Heb je al eens 5m voor een hoorngeladen top gestaan met 12"/2" met 400W erachter? Daar blijf ik toch nie lang staan.





> citaat: Gewoon groen, geel, blauw & rood. Meneer heeft de foto's alleen een digitale twist gegeven. Daarom is de hele foto ook groen/rood...Dus snap het speciale niet



Euhh heb al serieus moeten sukkelen en moeite doen om die foto's hierop te krijgen(hé tom),laat staan om die nog eens te bewerken.hou ik mij niet mee bezig.Ze zijn zoals ze zijn en anders kijk je er maar langsdoor...

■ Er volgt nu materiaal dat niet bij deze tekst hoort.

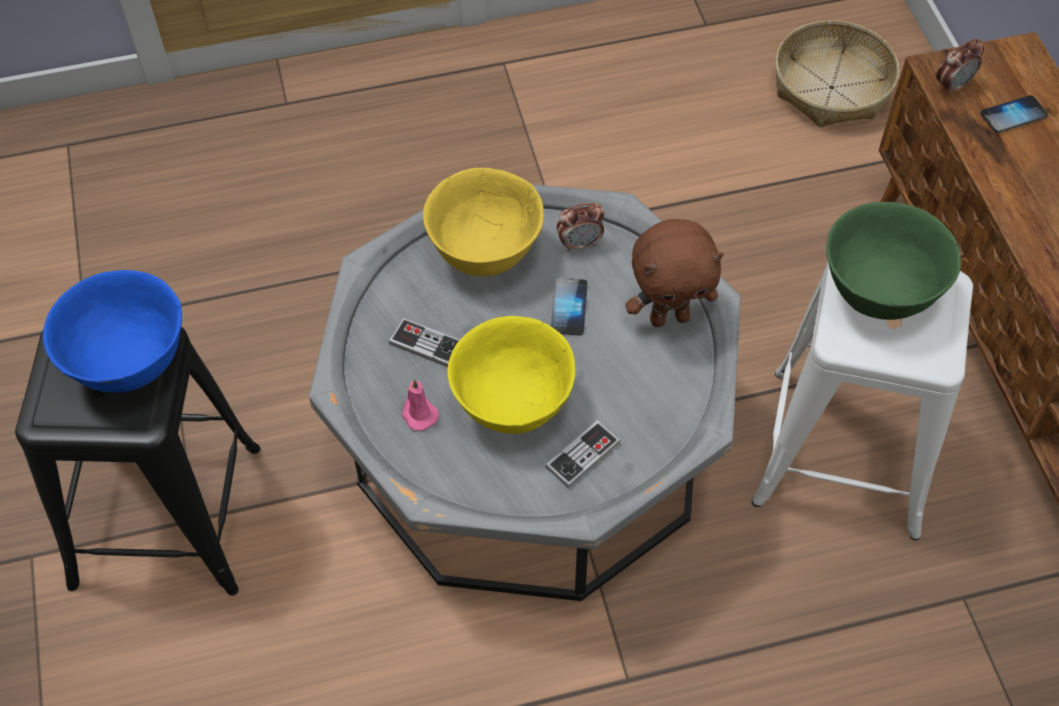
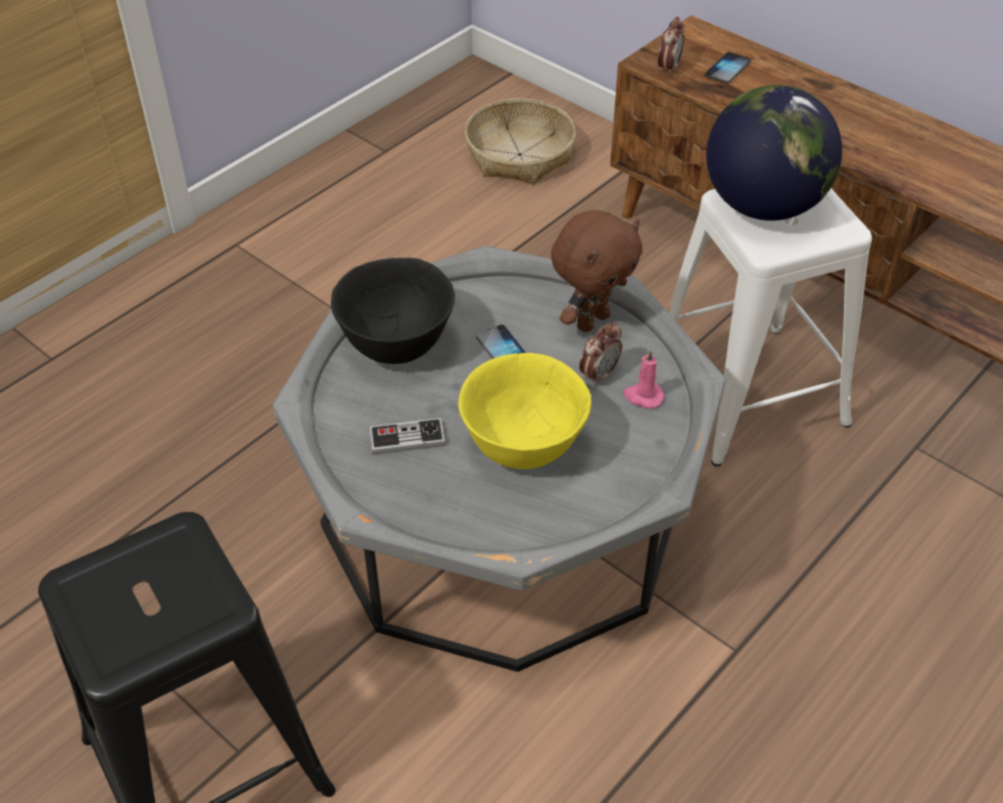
camera: 35 degrees left, 10 degrees down
(129, 363) = (164, 567): blue bowl -> none
(418, 414) = (448, 495): pink candle -> pink candle (643, 396)
(486, 251) = (397, 343): yellow bowl -> black bowl
(580, 243) = (471, 302): alarm clock -> alarm clock (599, 375)
(583, 455) = (616, 453): game controller -> none
(879, 294) = (763, 206): green bowl -> globe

Over mogelijke vragen over kabelrotzooi...die waren toen nog niet opgeruimd.

----------


## jack

is dit in victoria?

SJEEK DE BAZE

----------


## Davy Gabriels

tja meer vermogen op subs...dan kunnen toppen niet meer volgen.

----------


## Iko

heej weet iemand waarom ik vannacht 8 mailtjes heb gekregen met het onderwerp: Re: foto's flash ... en dan als afzender Destiny 2 keer davy gabriels 3 keer, Olaf Duffhues 2 keer... iemand enig idee wat het is een waarom ik het krijg?

greetzz Iko

----------


## Dj Spyder

Hoe bevallen die American Dj amps je ?
naar't schijnt zijn ze beregoed !

----------


## Davy Gabriels

versterkers zijn goed,maar je moet ze natuurlijk niet vergelijken met crest,crown,...
Je kan ze vergelijken met QSC RMX serie,alleen heeft ADJ wel een zwaarder model (2x1000W).En ze hebben ingebouwde sub xover,high pass,...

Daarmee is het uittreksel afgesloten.